- PROBLEM TO WORK ON: Please extract every line of the data below that contains the word "adrenal".

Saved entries
* * *
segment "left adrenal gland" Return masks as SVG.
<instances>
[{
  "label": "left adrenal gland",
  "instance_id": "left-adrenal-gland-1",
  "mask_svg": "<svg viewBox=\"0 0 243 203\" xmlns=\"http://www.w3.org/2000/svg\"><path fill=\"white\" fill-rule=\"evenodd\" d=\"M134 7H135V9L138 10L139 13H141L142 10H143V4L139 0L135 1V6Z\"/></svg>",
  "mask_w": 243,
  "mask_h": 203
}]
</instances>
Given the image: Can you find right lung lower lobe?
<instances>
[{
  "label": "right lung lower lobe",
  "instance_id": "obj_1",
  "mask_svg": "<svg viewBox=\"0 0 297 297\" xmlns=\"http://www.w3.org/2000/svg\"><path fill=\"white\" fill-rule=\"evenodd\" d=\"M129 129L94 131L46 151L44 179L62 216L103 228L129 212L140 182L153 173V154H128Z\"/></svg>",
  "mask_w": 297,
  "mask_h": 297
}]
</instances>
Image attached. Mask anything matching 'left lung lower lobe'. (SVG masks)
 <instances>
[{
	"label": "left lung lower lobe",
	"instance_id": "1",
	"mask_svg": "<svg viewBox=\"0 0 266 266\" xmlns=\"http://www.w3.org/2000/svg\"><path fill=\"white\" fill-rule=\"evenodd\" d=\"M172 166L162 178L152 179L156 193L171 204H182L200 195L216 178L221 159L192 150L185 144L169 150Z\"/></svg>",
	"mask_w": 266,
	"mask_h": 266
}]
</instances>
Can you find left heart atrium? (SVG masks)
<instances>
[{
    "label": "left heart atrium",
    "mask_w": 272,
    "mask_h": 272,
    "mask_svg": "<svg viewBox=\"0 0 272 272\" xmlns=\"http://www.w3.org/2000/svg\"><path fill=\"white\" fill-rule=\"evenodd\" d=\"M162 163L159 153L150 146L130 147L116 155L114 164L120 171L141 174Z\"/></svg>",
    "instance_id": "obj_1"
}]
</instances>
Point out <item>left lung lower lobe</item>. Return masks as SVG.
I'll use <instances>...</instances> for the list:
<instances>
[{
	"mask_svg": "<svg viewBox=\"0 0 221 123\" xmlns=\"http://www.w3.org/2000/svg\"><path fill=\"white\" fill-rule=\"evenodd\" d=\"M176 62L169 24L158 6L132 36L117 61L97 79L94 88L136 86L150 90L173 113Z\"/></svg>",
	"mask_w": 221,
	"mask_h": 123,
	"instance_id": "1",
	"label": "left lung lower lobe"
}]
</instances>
* * *
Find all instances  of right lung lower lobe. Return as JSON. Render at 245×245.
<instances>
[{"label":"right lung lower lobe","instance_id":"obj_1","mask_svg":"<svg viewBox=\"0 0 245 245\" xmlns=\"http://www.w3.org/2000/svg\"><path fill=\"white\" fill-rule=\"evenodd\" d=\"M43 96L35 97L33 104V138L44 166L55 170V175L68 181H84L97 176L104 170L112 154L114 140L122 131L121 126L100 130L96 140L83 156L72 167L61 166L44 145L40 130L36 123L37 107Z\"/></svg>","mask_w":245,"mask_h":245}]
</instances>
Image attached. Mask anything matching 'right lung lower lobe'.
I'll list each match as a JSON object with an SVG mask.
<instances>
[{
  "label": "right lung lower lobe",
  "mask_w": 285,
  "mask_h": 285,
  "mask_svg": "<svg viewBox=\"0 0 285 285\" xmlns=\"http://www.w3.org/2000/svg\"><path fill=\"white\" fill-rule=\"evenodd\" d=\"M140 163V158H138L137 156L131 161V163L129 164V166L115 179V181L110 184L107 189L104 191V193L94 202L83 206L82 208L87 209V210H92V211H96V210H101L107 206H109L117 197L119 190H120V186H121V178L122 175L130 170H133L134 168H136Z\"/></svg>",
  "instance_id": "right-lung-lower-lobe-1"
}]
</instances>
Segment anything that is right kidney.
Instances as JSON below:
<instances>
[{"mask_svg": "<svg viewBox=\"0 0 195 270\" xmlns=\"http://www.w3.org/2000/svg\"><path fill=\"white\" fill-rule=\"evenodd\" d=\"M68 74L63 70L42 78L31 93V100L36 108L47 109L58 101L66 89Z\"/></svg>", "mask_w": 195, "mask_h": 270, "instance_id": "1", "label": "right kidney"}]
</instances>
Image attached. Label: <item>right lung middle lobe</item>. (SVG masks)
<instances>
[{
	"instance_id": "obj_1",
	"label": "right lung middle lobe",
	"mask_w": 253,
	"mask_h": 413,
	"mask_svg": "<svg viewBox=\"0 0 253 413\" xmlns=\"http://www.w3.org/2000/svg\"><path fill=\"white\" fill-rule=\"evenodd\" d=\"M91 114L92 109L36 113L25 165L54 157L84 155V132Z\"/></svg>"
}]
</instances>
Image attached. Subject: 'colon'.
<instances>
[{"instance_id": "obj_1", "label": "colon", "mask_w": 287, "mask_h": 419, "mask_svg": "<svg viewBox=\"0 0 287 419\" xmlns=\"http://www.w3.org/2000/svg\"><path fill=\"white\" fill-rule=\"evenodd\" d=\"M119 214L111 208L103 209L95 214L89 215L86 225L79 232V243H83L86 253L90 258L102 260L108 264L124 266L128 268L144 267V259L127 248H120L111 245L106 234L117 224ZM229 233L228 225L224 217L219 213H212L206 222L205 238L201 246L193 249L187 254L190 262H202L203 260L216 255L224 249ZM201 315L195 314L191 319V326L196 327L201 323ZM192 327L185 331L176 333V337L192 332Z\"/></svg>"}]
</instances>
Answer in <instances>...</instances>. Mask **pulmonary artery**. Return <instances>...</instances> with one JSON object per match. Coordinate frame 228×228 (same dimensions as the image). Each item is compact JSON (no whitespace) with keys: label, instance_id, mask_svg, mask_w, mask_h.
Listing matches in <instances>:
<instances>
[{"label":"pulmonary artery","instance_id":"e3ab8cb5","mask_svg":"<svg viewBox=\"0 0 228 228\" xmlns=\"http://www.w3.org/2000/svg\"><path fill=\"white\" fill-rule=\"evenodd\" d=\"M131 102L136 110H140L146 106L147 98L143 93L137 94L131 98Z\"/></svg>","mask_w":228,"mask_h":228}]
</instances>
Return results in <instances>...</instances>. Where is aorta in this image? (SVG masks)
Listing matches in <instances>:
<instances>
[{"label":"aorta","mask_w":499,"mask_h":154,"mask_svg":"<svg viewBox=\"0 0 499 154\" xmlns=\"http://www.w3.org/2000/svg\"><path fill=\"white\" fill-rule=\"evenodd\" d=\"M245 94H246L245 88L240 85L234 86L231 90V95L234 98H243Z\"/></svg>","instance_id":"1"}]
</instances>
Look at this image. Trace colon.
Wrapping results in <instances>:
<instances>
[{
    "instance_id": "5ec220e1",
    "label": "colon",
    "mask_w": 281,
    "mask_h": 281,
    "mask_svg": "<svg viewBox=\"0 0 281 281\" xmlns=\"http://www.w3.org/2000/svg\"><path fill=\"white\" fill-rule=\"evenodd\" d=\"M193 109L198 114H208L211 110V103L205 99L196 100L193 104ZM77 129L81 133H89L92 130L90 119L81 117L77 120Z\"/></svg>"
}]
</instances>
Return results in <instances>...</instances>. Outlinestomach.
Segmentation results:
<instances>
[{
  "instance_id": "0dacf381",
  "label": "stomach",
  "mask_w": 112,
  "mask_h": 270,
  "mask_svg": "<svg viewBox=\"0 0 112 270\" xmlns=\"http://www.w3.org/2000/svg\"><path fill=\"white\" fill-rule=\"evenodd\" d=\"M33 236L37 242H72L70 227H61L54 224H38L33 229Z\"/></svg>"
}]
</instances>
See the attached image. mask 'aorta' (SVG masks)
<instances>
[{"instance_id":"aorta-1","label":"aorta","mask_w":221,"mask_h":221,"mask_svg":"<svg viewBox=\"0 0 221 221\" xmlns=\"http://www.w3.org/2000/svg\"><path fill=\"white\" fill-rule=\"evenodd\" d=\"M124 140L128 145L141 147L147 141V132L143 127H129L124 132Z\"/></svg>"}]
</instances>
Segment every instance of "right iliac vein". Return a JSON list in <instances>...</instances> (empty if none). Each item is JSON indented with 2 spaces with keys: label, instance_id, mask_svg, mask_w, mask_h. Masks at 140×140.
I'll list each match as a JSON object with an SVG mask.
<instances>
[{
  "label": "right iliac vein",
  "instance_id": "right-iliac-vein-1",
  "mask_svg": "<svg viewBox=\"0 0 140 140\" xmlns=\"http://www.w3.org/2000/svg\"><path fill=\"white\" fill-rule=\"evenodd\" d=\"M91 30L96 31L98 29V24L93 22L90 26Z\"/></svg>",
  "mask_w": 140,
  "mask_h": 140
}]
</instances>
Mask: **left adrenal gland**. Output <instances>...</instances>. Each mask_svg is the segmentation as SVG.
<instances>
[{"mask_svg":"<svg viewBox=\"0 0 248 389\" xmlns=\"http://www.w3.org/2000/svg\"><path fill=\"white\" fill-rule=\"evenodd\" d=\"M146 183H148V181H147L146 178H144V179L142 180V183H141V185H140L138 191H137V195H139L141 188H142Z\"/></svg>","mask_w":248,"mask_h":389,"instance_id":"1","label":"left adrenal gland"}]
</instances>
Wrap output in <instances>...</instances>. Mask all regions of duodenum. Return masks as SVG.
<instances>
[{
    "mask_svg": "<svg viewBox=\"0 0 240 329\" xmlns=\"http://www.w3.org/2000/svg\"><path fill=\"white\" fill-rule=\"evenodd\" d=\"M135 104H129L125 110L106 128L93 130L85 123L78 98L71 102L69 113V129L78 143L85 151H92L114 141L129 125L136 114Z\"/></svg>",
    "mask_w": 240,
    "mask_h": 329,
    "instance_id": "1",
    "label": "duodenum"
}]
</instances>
* * *
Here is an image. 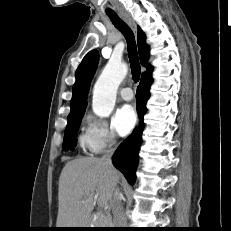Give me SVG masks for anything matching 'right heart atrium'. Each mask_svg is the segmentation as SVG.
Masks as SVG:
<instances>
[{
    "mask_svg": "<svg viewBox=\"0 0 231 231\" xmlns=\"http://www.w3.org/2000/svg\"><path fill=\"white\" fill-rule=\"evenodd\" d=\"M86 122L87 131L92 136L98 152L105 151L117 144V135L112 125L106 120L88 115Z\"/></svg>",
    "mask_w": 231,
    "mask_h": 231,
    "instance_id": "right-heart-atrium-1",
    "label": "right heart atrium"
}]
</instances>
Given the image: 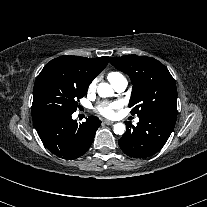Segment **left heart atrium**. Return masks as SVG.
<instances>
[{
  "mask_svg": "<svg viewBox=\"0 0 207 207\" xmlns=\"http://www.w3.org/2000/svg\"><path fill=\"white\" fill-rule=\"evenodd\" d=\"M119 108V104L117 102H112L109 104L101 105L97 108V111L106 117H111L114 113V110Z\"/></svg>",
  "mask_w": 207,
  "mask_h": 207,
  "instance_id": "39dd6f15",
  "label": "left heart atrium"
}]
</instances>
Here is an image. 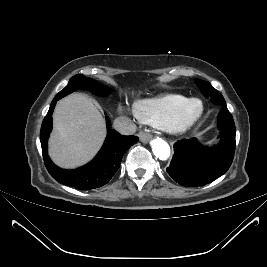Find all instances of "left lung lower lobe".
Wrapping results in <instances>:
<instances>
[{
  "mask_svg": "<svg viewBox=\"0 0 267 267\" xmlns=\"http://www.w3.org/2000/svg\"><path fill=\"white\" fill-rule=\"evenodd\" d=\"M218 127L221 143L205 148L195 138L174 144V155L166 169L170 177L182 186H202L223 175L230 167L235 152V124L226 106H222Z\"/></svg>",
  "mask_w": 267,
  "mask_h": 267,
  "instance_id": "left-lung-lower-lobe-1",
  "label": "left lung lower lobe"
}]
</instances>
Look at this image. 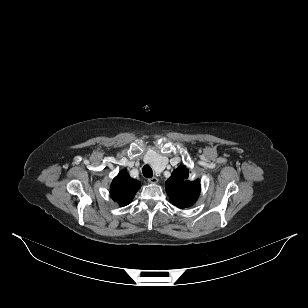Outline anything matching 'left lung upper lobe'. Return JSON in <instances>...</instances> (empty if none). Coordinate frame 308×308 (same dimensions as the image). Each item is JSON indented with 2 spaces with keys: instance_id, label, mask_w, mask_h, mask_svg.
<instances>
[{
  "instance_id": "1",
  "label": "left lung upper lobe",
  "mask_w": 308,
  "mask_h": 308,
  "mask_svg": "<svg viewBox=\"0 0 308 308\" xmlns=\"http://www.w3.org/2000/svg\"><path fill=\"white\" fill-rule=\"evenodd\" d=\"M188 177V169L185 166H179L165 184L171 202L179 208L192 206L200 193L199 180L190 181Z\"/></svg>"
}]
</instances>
* * *
- WRITTEN ANSWER:
segment "left adrenal gland" Return masks as SVG.
  "label": "left adrenal gland",
  "instance_id": "left-adrenal-gland-1",
Mask: **left adrenal gland**. Output <instances>...</instances>. Each mask_svg is the segmentation as SVG.
[{"mask_svg":"<svg viewBox=\"0 0 248 389\" xmlns=\"http://www.w3.org/2000/svg\"><path fill=\"white\" fill-rule=\"evenodd\" d=\"M146 183H148V181H147L146 178H144V179L142 180V183H141V185H140L138 191H137V195H139L141 188H142Z\"/></svg>","mask_w":248,"mask_h":389,"instance_id":"1","label":"left adrenal gland"}]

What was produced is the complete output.